Supplied records
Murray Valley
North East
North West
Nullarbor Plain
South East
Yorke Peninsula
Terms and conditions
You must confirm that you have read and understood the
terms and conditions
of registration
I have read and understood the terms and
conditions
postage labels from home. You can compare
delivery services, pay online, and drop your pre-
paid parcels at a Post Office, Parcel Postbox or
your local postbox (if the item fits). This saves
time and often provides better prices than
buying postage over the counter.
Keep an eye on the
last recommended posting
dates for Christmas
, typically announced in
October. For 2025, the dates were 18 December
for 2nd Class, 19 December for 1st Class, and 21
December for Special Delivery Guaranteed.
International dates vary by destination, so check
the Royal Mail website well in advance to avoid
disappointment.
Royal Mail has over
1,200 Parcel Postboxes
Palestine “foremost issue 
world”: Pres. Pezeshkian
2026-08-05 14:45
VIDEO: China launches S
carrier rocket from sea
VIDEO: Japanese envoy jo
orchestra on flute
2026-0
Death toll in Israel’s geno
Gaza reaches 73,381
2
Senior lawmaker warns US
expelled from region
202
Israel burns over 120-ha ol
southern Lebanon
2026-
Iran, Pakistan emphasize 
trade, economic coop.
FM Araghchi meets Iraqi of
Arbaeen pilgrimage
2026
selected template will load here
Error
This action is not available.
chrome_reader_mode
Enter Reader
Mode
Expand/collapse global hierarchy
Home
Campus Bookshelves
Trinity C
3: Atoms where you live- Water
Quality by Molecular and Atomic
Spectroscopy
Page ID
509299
...
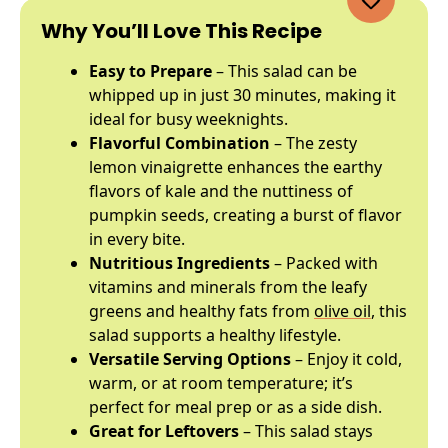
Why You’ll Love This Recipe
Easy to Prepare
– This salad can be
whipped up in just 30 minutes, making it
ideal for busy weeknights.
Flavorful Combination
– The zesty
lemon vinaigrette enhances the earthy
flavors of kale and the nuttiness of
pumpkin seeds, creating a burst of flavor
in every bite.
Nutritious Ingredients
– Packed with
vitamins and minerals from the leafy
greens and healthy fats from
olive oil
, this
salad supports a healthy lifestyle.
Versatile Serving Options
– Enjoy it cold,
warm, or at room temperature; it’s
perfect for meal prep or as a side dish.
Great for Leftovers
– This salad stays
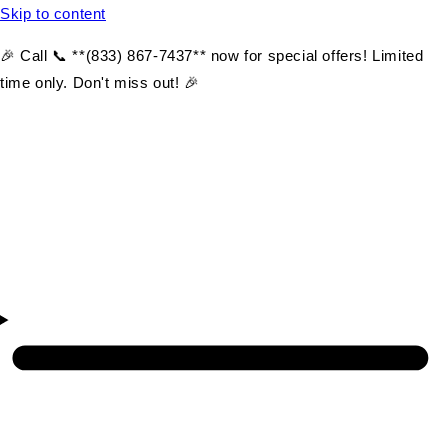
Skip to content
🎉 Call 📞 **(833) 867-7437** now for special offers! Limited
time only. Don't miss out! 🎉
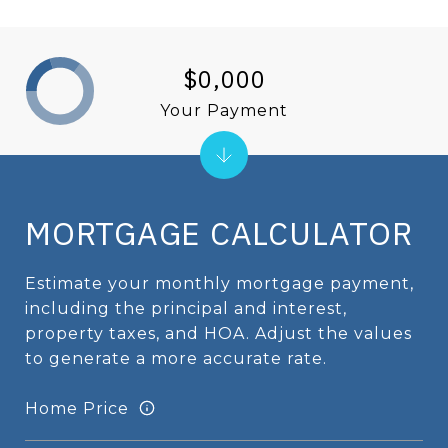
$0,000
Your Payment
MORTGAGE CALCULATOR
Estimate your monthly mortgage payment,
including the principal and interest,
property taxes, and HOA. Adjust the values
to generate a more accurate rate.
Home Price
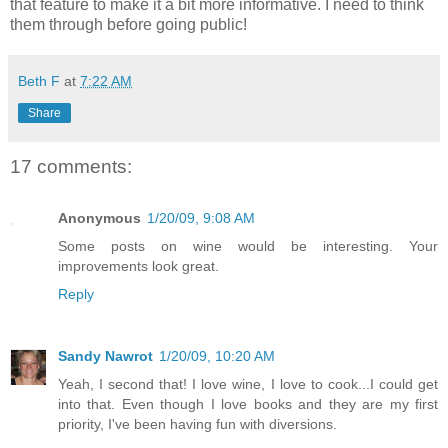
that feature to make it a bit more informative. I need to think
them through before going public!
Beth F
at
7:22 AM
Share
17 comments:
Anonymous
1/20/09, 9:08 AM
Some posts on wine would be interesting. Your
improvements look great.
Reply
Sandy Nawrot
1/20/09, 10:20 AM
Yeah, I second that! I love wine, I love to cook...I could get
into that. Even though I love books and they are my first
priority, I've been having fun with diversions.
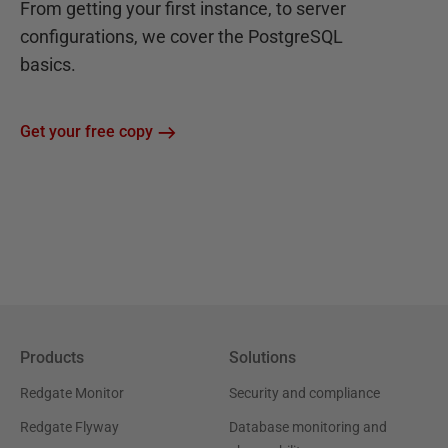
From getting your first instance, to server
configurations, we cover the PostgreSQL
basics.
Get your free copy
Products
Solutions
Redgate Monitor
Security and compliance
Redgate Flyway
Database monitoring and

What the task asks
When you find a line in the records that contains the word "VIDEO", copy it.

Answer box
VIDEO: China launches S
VIDEO: Japanese envoy jo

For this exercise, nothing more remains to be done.